With the COVID case numbers rising across the nation, many states and counties are placing restrictions on private gatherings for the holidays – but that may be a step over the line.


Holidays are meant to be a time for families to come together and celebrate their values or traditions. Pandemic or not, why should that change? Up until now, the government has been doing all it can to restrict spreading the virus throughout public places, but does their power extend over the number of people at private gatherings? Should their power dictate if some people see each other in-person and others have to stay away? Should they be able to tell Americans that they cannot celebrate their traditions as a family this year?

The answer? Of course not! Families have a right in this strange and chaotic year to be able to come together at the table and share a Christmas dinner with all of their family members. It should not be limited to 10 people. In fact, it should not be limited at all. People should be entrusted to be responsible enough to decide if a gathering is acceptable for their given situation. If it is not, then perhaps they would not have an issue with the restrictions, but if it is, well, then they ought to hold a gathering the way they see fit. Does the government not trust its people to be responsible enough to keep themselves and their families safe? Whether it is a gathering of 10 or 30 people, surely families are capable of taking necessary steps depending on their unique situation.

Sure, many have suggested that those who cannot be there attend virtually, but it is not the same. If there is a situation where some people have no choice but to be isolated, then, of course, joining family virtually is the best option. However, why should others – who do not have to be isolated – miss out on the interactions that can only come by actually being there if everyone is fine with having more than 10 people? A family would not go out to eat and sit at different tables, so why should they sit in different households for a family gathering if they do not wish to? Sorry, but a pandemic does not change the fact that some things just have to be in-person.
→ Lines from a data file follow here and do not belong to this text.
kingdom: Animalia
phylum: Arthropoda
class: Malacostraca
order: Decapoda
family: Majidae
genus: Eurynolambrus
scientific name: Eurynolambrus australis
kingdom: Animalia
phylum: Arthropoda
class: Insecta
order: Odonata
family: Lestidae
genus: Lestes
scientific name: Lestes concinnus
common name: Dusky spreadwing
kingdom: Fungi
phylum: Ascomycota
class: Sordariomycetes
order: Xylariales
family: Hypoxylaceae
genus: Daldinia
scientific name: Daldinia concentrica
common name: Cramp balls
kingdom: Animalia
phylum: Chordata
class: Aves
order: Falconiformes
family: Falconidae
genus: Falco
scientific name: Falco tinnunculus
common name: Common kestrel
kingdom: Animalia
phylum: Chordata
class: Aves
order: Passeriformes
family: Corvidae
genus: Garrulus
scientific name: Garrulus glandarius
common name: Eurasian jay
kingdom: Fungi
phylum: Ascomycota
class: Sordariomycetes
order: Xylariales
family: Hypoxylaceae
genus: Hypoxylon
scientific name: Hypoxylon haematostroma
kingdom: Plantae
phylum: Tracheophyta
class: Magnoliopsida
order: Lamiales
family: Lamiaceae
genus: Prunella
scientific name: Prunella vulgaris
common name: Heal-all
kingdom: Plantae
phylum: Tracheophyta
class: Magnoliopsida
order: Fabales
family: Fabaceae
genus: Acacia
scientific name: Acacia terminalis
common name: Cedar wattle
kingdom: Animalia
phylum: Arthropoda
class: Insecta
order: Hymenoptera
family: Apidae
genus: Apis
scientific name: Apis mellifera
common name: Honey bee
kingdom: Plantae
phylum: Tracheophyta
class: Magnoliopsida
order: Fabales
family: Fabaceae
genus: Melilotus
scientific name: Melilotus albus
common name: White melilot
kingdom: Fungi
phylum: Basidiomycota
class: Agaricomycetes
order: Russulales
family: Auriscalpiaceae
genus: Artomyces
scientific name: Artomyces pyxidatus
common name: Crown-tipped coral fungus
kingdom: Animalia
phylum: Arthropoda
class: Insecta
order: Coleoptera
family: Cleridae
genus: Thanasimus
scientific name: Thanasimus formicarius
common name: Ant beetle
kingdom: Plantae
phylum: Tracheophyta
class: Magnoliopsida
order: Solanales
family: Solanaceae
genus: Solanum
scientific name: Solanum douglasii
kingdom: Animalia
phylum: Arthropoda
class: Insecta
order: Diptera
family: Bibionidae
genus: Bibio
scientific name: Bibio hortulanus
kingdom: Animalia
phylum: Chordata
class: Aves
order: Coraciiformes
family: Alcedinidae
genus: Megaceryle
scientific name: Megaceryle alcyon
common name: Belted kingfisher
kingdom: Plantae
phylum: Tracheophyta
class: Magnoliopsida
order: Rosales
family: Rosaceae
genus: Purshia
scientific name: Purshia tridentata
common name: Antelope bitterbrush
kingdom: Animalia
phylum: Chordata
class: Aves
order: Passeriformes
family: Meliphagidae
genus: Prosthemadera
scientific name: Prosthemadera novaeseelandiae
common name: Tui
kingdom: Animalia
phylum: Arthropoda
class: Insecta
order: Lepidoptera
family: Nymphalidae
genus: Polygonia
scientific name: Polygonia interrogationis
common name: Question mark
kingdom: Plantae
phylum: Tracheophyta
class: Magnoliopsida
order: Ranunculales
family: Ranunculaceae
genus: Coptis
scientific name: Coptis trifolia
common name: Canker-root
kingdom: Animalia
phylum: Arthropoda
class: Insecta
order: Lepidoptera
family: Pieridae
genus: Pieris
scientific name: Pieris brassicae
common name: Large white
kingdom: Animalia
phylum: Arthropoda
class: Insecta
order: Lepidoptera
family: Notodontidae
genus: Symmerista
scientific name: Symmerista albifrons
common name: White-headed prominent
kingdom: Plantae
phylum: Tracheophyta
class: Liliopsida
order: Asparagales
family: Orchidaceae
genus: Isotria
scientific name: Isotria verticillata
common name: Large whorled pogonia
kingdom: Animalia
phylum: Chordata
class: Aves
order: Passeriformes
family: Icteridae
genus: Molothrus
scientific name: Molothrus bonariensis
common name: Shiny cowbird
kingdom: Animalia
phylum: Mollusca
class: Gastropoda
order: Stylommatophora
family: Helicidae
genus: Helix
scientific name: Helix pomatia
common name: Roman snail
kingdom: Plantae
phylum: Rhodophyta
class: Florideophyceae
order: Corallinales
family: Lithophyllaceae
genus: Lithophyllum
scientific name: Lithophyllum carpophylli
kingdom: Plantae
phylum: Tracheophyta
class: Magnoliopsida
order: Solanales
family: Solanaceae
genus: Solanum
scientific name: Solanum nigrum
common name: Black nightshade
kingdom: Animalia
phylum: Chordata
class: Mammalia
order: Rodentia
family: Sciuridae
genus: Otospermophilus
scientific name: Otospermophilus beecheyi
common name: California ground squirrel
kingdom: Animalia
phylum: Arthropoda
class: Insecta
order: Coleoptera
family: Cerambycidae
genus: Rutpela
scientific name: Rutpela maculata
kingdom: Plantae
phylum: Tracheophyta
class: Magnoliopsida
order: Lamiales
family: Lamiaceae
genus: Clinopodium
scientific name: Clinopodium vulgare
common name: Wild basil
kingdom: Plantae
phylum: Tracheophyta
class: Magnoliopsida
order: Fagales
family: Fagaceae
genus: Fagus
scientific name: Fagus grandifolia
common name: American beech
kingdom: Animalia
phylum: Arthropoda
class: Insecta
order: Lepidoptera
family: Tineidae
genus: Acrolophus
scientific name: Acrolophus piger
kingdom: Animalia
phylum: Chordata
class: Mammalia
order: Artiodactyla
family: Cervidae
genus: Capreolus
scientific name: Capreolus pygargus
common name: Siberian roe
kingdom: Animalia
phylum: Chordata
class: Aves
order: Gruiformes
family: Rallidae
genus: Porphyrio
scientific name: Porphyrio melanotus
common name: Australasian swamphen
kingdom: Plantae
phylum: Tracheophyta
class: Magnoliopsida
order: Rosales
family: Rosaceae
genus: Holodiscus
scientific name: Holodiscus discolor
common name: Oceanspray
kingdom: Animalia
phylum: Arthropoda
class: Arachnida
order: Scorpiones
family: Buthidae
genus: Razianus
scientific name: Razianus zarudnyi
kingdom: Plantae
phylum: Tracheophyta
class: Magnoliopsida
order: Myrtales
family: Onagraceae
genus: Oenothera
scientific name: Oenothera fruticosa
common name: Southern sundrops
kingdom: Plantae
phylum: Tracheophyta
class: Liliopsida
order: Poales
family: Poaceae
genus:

Even with morals aside, there is no way to enforce the restrictions of private gatherings. What are they going to do, have police strolling neighborhoods knocking on peoples’ doors? It makes no sense to place restrictions if they cannot be enforced, and it makes even less sense if said restrictions prevent something as important as tradition.

All in all, why should people have to throw tradition out the window for the sake of following restrictions that cannot even be enforced? Though it might work for some people, many others rightfully feel as though they should be able to see their family members during the holidays. The government is not family – they have no business dictating the number of people in a family and they definitely should not be able to control how many of those people get to celebrate in-person and together this year. After all, if the government has no place at the dinner table, why should they invite themselves in as if they do?